B. Fortunately for the world, the disturbed and deceiving King Herod failed.

1. An angel from God appeared to Joseph in a dream. “Arise, take the young child and his mother, flee to Egypt, and stay there till I bring you word.”

2. Under the cover of that night they grabbed what they could and left.

3. It is easy to imagine they could hear Rachael weeping … having fled David’s city only hours or minutes before Herod’s soldiers arrived.

C. How long they stayed in Egypt is unclear.

1. Herod’s son, Archelaus, only ruled for ten years beginning in 4 B.C. His reputation for cruelty exceeded his father’s, and sent the cold chill of fear up and down Joseph’s spine.

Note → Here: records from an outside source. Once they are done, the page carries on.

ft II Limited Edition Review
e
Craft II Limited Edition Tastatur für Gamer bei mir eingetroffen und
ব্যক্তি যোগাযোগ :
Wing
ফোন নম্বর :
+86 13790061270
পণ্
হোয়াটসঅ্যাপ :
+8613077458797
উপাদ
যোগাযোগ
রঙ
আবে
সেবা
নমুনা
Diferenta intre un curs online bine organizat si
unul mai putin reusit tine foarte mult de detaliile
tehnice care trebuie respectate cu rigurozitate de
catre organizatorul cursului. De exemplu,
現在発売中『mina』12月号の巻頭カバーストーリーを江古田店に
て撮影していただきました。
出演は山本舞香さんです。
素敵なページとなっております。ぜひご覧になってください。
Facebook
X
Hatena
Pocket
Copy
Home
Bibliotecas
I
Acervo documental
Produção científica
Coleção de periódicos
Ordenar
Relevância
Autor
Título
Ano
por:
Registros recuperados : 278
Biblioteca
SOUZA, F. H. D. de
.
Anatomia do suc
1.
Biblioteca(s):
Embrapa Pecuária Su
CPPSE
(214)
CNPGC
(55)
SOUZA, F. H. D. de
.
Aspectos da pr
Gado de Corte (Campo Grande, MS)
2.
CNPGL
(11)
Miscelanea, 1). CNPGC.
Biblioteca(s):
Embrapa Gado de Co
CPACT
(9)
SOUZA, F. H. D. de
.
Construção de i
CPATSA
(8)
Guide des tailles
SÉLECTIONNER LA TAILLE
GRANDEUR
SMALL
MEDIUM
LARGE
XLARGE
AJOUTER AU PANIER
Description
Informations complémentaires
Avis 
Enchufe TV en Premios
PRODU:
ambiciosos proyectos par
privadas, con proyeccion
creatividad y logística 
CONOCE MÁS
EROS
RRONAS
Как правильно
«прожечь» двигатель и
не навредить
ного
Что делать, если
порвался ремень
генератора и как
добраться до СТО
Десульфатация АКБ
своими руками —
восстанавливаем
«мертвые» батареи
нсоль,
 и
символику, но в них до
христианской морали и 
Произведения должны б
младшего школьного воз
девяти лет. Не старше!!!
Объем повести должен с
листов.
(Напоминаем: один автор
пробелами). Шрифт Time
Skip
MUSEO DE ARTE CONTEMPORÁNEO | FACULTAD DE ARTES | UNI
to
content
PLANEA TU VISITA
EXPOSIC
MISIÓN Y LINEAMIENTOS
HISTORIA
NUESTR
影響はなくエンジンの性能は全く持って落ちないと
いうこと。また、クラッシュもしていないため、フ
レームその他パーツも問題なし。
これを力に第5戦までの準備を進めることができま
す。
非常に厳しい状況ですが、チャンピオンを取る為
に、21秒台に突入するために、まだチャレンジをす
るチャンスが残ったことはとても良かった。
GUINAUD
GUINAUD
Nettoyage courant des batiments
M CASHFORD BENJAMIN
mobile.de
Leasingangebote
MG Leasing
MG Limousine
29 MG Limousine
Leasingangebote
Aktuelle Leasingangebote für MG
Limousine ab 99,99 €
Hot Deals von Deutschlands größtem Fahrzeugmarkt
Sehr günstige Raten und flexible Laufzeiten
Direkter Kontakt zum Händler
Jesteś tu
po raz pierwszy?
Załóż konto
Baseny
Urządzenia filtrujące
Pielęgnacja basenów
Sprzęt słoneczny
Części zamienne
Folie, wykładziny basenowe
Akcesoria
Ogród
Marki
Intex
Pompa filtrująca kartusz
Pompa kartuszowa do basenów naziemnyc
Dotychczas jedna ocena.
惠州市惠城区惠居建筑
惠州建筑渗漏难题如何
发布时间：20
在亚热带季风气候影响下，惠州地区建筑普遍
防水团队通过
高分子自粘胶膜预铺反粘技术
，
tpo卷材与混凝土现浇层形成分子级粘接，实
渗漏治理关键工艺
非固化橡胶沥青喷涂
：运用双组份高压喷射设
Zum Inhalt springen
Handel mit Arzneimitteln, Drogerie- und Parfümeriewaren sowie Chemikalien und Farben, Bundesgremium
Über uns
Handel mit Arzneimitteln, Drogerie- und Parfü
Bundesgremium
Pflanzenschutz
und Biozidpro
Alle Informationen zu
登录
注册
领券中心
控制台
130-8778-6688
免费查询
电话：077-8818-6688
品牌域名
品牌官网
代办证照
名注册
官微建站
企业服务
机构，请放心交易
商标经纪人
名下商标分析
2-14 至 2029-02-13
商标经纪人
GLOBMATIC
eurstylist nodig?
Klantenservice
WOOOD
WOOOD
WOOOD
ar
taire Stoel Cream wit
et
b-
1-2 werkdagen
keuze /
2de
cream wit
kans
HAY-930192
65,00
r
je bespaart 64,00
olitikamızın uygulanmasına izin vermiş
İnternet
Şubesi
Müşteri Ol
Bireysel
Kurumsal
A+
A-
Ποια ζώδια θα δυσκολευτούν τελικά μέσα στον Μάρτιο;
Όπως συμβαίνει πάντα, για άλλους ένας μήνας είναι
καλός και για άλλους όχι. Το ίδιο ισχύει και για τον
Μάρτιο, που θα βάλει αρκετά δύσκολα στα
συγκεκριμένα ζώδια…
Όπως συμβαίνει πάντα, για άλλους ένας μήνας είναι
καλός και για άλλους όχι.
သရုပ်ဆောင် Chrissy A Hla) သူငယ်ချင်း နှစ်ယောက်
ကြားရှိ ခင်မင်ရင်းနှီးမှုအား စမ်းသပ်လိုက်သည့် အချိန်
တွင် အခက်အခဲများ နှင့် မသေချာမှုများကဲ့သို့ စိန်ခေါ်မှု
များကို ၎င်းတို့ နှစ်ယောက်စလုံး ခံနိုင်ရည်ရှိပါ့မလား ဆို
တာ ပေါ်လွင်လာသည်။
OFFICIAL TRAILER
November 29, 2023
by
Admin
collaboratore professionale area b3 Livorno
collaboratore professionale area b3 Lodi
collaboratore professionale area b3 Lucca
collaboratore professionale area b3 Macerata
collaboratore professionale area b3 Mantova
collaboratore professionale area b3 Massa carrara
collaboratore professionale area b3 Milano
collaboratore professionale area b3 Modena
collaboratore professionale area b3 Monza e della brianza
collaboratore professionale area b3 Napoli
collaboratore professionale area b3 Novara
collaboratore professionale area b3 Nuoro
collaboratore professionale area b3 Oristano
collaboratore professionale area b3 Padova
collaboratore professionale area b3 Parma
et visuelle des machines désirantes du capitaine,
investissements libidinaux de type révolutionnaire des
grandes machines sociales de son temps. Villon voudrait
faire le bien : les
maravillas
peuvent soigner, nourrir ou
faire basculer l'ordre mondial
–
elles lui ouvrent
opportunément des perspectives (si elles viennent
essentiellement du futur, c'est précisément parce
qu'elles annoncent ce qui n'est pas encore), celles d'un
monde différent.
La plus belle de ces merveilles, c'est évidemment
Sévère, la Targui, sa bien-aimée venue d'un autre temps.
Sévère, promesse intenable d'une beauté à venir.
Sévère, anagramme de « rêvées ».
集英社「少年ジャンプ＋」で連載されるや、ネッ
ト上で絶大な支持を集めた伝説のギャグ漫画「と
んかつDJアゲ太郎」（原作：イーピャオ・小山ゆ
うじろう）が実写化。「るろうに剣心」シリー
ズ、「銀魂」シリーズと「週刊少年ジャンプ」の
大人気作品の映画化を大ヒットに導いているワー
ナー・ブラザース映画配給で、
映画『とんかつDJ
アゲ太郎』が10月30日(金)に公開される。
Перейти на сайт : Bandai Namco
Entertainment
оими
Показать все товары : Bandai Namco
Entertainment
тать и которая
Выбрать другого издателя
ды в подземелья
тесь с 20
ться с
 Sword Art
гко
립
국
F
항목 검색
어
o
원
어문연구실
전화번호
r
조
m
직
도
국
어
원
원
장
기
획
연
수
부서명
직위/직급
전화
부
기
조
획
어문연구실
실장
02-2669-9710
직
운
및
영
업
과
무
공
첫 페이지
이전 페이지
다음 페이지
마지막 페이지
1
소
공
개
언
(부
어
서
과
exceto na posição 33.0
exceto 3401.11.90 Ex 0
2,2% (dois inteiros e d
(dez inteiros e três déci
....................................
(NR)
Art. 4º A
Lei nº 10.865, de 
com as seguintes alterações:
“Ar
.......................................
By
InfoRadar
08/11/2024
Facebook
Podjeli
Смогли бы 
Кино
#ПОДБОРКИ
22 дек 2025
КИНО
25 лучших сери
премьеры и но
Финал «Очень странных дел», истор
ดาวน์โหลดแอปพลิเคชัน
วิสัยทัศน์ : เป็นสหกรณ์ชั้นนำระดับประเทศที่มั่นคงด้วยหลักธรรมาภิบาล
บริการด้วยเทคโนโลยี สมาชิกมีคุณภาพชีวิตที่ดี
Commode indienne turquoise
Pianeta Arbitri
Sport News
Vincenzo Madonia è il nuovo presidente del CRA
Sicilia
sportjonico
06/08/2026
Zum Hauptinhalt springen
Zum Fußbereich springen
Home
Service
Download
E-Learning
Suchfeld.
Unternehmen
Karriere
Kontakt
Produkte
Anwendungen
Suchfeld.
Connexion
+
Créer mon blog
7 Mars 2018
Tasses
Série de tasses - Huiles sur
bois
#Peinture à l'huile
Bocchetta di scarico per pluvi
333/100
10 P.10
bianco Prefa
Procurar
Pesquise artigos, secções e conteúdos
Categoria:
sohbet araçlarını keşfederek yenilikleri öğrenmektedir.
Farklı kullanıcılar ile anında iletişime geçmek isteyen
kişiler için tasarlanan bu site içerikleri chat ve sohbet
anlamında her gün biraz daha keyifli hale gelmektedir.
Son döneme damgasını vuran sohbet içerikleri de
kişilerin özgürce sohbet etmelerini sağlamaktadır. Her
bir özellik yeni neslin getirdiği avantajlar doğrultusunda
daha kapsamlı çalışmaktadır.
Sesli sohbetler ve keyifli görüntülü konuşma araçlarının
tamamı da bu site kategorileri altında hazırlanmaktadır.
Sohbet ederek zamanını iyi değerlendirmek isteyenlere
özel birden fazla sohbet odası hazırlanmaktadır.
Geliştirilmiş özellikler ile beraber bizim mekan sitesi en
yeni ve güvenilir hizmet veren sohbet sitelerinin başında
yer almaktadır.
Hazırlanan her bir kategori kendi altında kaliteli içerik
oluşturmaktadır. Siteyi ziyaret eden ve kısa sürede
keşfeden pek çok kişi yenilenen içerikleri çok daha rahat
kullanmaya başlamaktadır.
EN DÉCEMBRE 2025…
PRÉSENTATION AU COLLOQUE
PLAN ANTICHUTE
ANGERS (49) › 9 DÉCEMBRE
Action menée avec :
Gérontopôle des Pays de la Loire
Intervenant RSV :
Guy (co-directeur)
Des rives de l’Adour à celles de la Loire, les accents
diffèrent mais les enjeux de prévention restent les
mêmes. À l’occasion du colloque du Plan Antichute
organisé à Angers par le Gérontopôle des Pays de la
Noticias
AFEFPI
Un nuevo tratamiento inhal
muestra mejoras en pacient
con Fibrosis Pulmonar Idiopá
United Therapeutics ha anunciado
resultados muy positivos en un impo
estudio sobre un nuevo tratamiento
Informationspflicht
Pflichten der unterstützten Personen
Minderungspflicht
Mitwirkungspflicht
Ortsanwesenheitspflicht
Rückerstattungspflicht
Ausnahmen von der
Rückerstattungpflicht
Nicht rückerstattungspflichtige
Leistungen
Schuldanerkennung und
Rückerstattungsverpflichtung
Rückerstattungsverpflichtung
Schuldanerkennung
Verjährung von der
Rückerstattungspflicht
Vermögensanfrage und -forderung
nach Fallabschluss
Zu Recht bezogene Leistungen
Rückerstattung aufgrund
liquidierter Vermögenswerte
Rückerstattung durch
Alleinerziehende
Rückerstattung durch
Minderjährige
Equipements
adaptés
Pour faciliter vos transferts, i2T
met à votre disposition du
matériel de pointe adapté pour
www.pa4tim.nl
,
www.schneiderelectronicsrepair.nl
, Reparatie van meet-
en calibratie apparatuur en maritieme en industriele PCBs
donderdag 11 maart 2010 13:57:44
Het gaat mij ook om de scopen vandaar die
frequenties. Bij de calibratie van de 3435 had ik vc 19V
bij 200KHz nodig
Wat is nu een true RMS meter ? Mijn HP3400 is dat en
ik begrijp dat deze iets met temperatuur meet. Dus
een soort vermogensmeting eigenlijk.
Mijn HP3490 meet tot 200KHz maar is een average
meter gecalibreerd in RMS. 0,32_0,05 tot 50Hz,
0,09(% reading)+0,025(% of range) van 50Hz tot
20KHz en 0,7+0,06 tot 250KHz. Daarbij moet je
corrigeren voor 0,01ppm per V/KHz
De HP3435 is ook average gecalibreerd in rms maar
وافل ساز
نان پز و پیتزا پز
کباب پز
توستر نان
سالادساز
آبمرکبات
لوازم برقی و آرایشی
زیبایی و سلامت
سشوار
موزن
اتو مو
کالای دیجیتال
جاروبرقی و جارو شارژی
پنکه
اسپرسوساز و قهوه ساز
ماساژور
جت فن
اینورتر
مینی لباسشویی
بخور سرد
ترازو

2. God concurred … sending them instead to Nazareth, a village in Galilee no larger than Glenwood.

3. Interestingly, the root meaning of Nazareth is shoot or branch … which causes one to be mindful of Isaiah 11:1—“There shall come forth a Rod from the stem of Jesse, and a Branch shall grow out of his roots.”

Conclusion:

A. And come he did …

1. This is the Good News from Heaven we celebrate every December. A disturbed and deceitful king who called both death and darkness “good” could not prevail against the Lord’s Anointed.

2. Such good news couldn’t be any “badder” for Herod or “better” for us.

3. “Badder” is a pun … my grammar sometimes needs help, but this was intentional.

4. So is this next thought. “The people who sat in darkness have seen a great light … upon those who sat in the region and shadow of death Light has dawned” [Matthew 4:16].

B. In the NT we find the name God gave to this Light.

1. He is Emmanuel … for God is truly with us!

2. He is Lord … over nature and man. “Even the wind and waves obey him,” and one day “every knee will bow and every tongue confess him.”

3. He is Christ … anointed by God to be our Prophet, Priest and King!

4. He is “the true Light which gives light to every man.”

5. And He is Savior … ’Ihsus.

Yes! This Christmas Light for the World … is Jesus!